** Problem details **
Working from the records below, repeat exactly the lines starting at the line that contains "it in the form" and ending at the line that contains "deeply satisfying. It’s", inclusive.

====== Dataset extract

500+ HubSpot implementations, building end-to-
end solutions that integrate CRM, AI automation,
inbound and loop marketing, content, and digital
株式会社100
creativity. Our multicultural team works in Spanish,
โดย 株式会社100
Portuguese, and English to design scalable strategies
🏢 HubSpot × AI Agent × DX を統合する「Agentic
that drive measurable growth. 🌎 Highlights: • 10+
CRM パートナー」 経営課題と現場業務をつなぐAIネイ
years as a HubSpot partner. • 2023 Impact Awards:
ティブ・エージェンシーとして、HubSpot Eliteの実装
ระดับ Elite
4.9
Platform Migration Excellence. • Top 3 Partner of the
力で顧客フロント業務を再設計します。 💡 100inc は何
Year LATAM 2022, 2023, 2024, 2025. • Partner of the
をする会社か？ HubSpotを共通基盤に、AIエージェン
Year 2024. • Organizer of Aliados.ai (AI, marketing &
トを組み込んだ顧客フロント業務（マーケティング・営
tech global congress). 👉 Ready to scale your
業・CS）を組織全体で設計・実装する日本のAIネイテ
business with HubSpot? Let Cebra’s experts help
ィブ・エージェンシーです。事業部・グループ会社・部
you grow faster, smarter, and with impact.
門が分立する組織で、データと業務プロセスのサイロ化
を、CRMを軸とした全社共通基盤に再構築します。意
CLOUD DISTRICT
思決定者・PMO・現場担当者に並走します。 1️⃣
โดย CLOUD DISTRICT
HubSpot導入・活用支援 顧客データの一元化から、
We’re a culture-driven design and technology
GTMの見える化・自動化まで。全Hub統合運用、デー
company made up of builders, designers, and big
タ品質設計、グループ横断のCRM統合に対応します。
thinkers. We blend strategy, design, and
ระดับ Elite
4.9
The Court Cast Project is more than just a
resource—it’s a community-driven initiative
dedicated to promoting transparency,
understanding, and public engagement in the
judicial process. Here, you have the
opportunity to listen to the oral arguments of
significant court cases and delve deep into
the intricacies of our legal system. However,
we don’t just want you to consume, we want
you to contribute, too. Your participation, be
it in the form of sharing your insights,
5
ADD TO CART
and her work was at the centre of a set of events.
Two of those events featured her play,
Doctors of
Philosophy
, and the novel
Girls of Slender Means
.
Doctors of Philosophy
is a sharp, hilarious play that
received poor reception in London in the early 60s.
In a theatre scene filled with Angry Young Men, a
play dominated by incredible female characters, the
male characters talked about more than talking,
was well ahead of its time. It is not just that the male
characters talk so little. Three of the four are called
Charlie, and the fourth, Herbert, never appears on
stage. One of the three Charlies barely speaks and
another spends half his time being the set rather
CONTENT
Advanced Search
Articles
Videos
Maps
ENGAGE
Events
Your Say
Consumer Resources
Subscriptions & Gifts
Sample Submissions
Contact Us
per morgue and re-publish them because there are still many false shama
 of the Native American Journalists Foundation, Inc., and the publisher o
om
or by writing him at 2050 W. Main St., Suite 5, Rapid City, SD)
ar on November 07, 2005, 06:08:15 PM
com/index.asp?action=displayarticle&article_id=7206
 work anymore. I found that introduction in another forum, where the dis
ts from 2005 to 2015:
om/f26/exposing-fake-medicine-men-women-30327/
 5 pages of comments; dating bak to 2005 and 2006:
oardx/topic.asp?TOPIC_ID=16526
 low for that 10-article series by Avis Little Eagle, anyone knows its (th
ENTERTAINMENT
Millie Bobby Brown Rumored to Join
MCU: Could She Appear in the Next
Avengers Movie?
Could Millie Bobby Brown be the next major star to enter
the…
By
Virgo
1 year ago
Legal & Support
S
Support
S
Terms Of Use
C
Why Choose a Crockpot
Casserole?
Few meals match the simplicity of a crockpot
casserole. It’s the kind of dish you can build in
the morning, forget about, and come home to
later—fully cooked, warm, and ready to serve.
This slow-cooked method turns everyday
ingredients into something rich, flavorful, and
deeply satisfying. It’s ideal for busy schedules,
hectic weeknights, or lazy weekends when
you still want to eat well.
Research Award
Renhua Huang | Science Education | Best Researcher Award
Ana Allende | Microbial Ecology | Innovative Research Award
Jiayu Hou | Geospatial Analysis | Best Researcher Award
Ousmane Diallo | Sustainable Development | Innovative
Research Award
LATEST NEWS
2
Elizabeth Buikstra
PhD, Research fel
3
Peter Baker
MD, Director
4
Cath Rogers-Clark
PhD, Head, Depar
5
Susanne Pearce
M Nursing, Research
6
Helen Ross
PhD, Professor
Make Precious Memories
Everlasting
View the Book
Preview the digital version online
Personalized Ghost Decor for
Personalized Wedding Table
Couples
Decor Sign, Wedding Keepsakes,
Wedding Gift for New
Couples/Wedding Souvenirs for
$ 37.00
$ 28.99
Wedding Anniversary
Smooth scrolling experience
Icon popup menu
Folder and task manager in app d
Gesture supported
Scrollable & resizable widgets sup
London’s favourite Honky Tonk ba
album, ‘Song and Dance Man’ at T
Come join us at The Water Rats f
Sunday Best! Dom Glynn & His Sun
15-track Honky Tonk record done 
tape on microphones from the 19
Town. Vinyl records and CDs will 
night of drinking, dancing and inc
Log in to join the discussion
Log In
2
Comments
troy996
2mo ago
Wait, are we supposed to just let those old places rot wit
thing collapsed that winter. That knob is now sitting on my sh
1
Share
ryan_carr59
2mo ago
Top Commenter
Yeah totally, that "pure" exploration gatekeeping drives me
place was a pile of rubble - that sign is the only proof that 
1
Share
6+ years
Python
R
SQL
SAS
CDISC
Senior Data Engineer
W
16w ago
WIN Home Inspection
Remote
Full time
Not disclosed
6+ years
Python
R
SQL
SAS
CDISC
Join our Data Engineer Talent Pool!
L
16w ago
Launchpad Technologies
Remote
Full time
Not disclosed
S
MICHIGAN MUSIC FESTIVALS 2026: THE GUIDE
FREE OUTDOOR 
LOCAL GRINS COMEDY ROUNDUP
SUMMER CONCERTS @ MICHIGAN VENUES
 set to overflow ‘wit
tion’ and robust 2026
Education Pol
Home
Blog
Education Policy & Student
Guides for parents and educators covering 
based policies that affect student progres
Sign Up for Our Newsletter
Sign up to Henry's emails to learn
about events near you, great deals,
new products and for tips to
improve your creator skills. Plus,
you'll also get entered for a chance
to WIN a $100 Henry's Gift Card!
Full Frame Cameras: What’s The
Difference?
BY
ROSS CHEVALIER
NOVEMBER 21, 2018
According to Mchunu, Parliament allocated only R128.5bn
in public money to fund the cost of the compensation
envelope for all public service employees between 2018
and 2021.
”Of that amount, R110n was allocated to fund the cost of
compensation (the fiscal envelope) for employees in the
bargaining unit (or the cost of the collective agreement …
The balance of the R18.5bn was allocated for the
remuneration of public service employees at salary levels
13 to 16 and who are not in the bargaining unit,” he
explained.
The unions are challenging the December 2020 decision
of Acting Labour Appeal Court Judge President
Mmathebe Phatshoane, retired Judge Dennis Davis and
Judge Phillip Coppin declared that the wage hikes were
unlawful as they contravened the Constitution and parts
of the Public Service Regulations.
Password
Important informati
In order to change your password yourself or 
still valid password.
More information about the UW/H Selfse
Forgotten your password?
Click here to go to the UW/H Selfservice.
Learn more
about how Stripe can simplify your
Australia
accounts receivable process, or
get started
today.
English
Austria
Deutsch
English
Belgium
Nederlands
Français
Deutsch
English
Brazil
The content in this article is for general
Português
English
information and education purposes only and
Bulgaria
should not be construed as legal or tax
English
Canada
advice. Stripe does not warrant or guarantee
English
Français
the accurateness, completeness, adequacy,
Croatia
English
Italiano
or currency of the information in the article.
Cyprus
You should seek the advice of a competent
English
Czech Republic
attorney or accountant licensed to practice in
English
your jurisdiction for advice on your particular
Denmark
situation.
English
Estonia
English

============

** Answer to this problem **
it in the form of sharing your insights,
5
ADD TO CART
and her work was at the centre of a set of events.
Two of those events featured her play,
Doctors of
Philosophy
, and the novel
Girls of Slender Means
.
Doctors of Philosophy
is a sharp, hilarious play that
received poor reception in London in the early 60s.
In a theatre scene filled with Angry Young Men, a
play dominated by incredible female characters, the
male characters talked about more than talking,
was well ahead of its time. It is not just that the male
characters talk so little. Three of the four are called
Charlie, and the fourth, Herbert, never appears on
stage. One of the three Charlies barely speaks and
another spends half his time being the set rather
CONTENT
Advanced Search
Articles
Videos
Maps
ENGAGE
Events
Your Say
Consumer Resources
Subscriptions & Gifts
Sample Submissions
Contact Us
per morgue and re-publish them because there are still many false shama
 of the Native American Journalists Foundation, Inc., and the publisher o
om
or by writing him at 2050 W. Main St., Suite 5, Rapid City, SD)
ar on November 07, 2005, 06:08:15 PM
com/index.asp?action=displayarticle&article_id=7206
 work anymore. I found that introduction in another forum, where the dis
ts from 2005 to 2015:
om/f26/exposing-fake-medicine-men-women-30327/
 5 pages of comments; dating bak to 2005 and 2006:
oardx/topic.asp?TOPIC_ID=16526
 low for that 10-article series by Avis Little Eagle, anyone knows its (th
ENTERTAINMENT
Millie Bobby Brown Rumored to Join
MCU: Could She Appear in the Next
Avengers Movie?
Could Millie Bobby Brown be the next major star to enter
the…
By
Virgo
1 year ago
Legal & Support
S
Support
S
Terms Of Use
C
Why Choose a Crockpot
Casserole?
Few meals match the simplicity of a crockpot
casserole. It’s the kind of dish you can build in
the morning, forget about, and come home to
later—fully cooked, warm, and ready to serve.
This slow-cooked method turns everyday
ingredients into something rich, flavorful, and
deeply satisfying. It’s ideal for busy schedules,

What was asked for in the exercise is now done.